• [Text]
--------------------------------

13 Tage vor dem internationalen Holocaust-Gedenktag, 13 Tage, bevor sich die Befreiung des Konzentrations- und Vernichtungslagers Auschwitz-Birkenau zum 80. Mal jährte, saßen 18 Schüler*innen der Klasse 10.3 der Wilma-Rudolph-Schule gemeinsam mit uns, ihrer Klassenlehrerin Frau Fischer und der Ethik- und Philosophielehrerin Frau Holler, nicht im behaglich warmen Klassenzimmer, sondern betraten bei 5 Grad Celsius die Gedenkstätte Auschwitz-Birkenau in der Nähe der polnischen Stadt Katowice.
Auschwitz - ein Ort, dessen Name Symbol geworden ist. Symbol für unvorstellbares Leid, das mindestens 1,4 Mio. - die Dunkelziffer ist weitaus höher - Jüdinnen und Juden, Polinnen und Polen, politischen Gegnern des NS-Regimes, Sinti und Roma sowie Homosexuellen durch die Nationalsozialisten zwischen 1940 und 1945 zugefügt wurde.
Gemeinsam mit der Klasse 10.3, die bereits ein halbes Jahr durch Frau Scharff im Theaterunterricht und Frau Ostrowski in den gesellschaftswissenschaftlichen Fächern gezielt auf den Besuch des ehemaligen Konzentrations- und Vernichtungslagers vorbereitet wurde, machten wir uns auf den Weg in unser Nachbarland Polen.

--------------------------------

• [Daten zur Aufgabe]
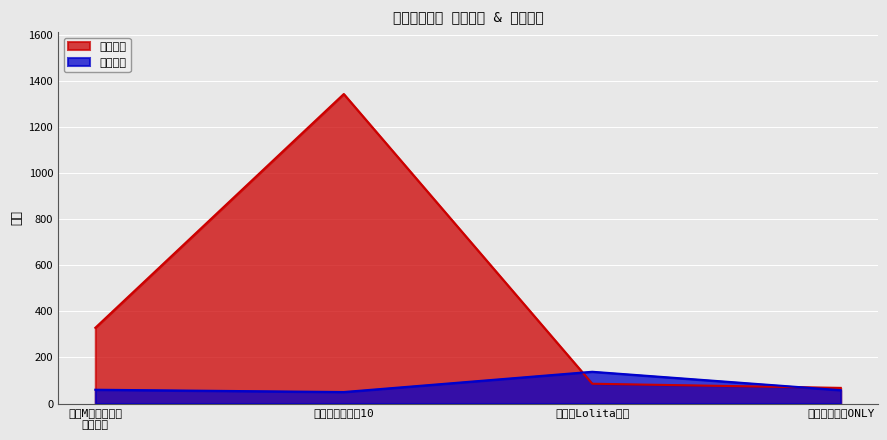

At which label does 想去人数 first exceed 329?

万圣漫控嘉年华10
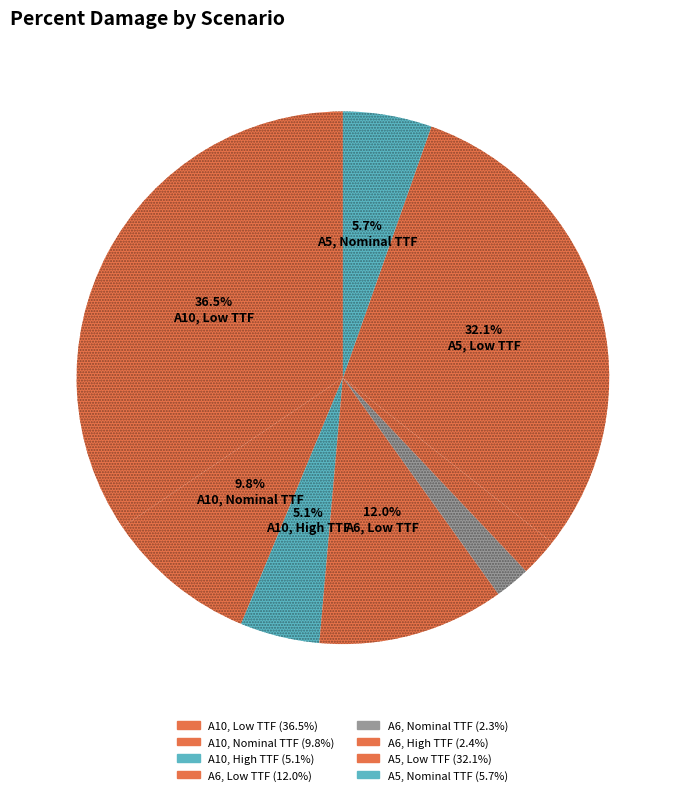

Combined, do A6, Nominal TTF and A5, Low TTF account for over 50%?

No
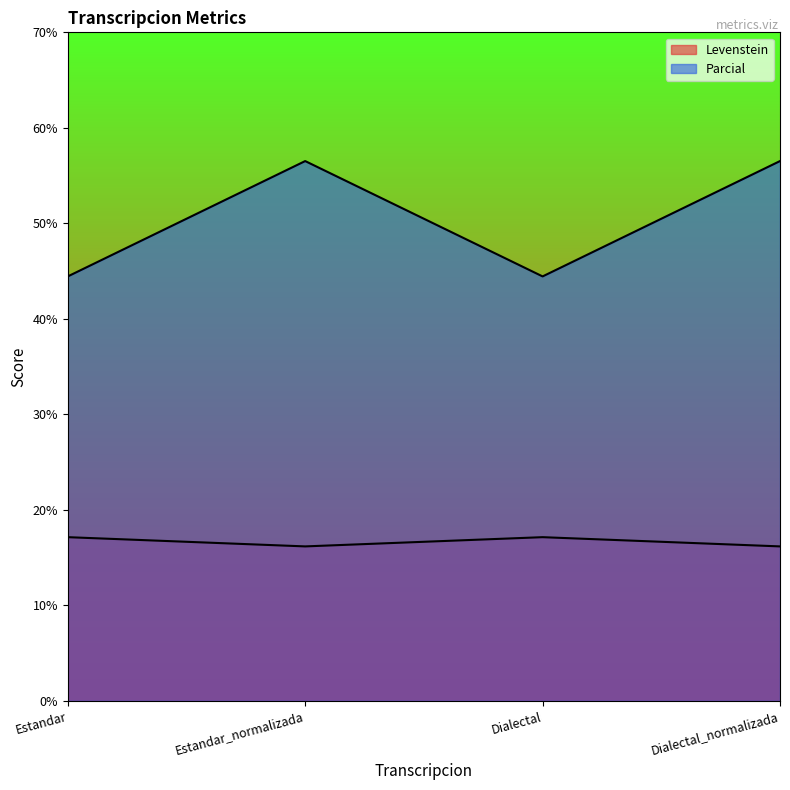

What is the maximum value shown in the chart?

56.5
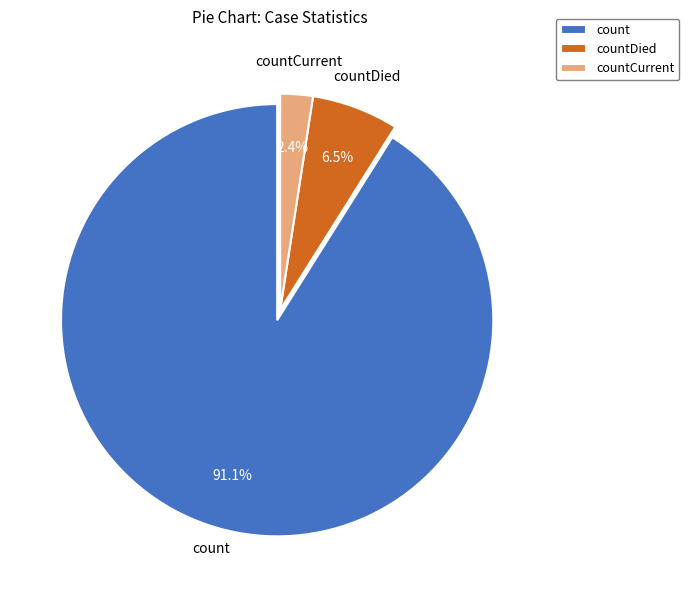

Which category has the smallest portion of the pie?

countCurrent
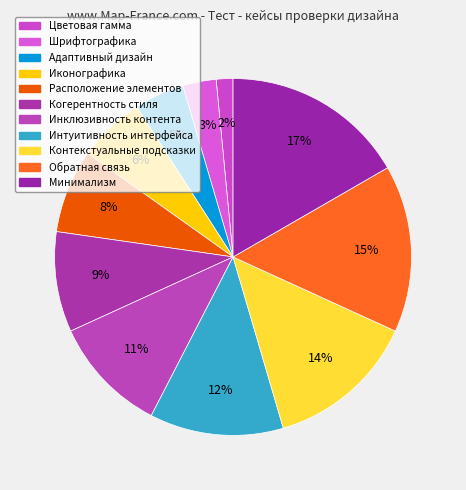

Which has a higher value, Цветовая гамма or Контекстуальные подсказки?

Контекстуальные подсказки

--------------------------------

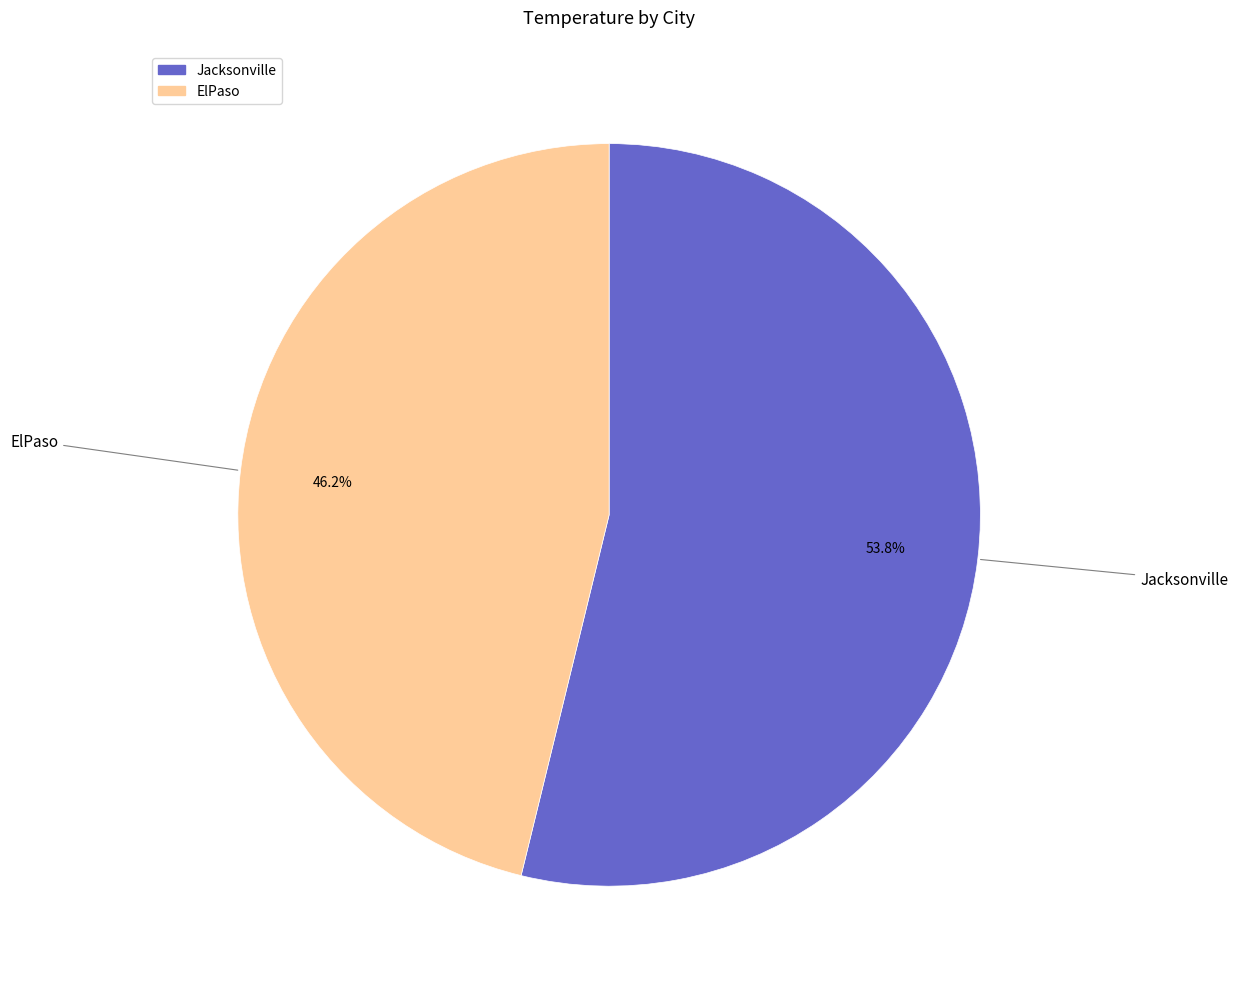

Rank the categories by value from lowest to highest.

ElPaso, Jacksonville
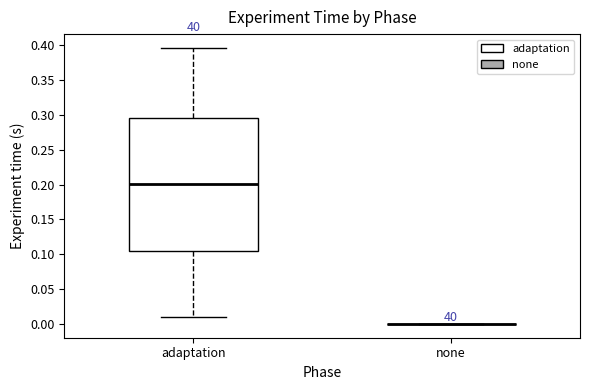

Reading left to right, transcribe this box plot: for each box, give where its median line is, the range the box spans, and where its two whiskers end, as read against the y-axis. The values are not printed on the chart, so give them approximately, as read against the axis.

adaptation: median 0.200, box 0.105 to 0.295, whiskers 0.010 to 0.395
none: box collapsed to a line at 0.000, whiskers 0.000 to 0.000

--------------------------------

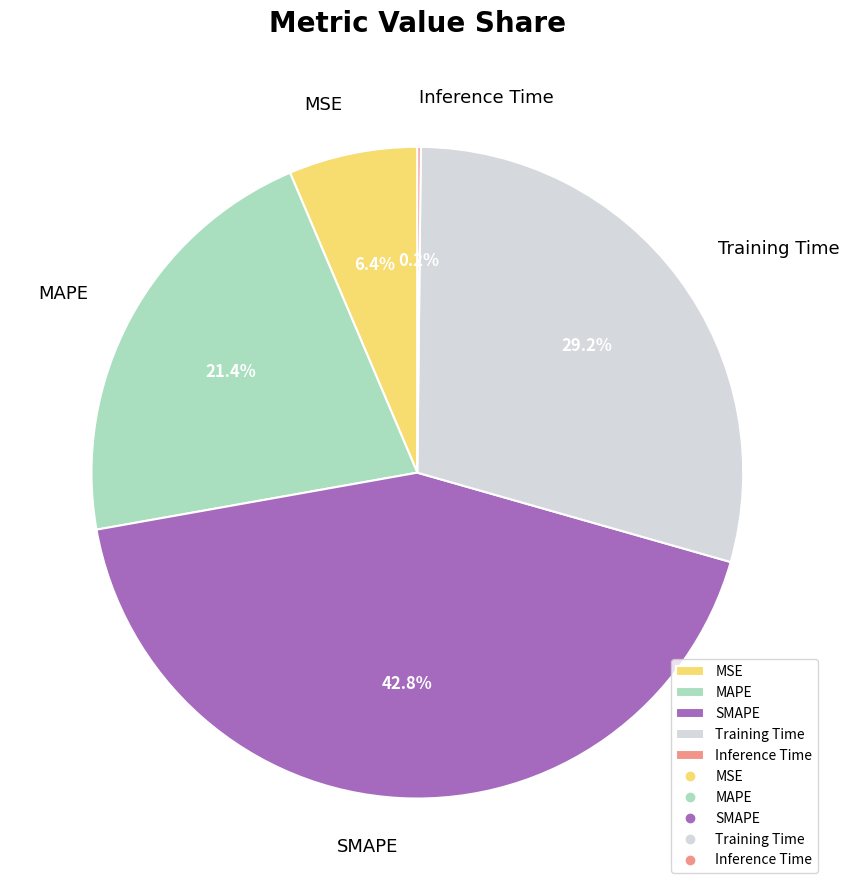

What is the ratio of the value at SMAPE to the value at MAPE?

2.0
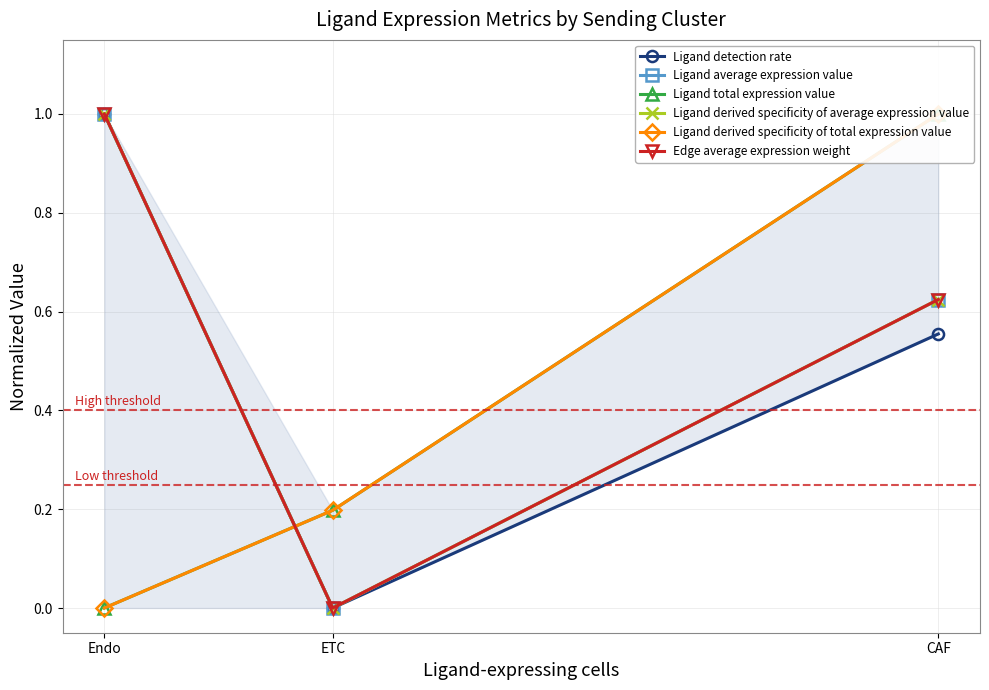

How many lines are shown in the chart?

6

--------------------------------

• [Schriftliche Aufgabe 1] Drucke den gesamten Text über den Besuch der Gedenkstätte Auschwitz-Birkenau unverändert ab.
• [Schriftliche Aufgabe 2] Gib aus den Datensätzen ausschließlich die Zeilen aus, beginnend mit der Zeile, die „adaptation: median 0.200, box“ enthält, und endend mit der Zeile, die „none: box collapsed“ enthält, beide eingeschlossen und unverändert.

• [Schriftliche Antwort 1]
13 Tage vor dem internationalen Holocaust-Gedenktag, 13 Tage, bevor sich die Befreiung des Konzentrations- und Vernichtungslagers Auschwitz-Birkenau zum 80. Mal jährte, saßen 18 Schüler*innen der Klasse 10.3 der Wilma-Rudolph-Schule gemeinsam mit uns, ihrer Klassenlehrerin Frau Fischer und der Ethik- und Philosophielehrerin Frau Holler, nicht im behaglich warmen Klassenzimmer, sondern betraten bei 5 Grad Celsius die Gedenkstätte Auschwitz-Birkenau in der Nähe der polnischen Stadt Katowice.
Auschwitz - ein Ort, dessen Name Symbol geworden ist. Symbol für unvorstellbares Leid, das mindestens 1,4 Mio. - die Dunkelziffer ist weitaus höher - Jüdinnen und Juden, Polinnen und Polen, politischen Gegnern des NS-Regimes, Sinti und Roma sowie Homosexuellen durch die Nationalsozialisten zwischen 1940 und 1945 zugefügt wurde.
Gemeinsam mit der Klasse 10.3, die bereits ein halbes Jahr durch Frau Scharff im Theaterunterricht und Frau Ostrowski in den gesellschaftswissenschaftlichen Fächern gezielt auf den Besuch des ehemaligen Konzentrations- und Vernichtungslagers vorbereitet wurde, machten wir uns auf den Weg in unser Nachbarland Polen.

• [Schriftliche Antwort 2]
adaptation: median 0.200, box 0.105 to 0.295, whiskers 0.010 to 0.395
none: box collapsed to a line at 0.000, whiskers 0.000 to 0.000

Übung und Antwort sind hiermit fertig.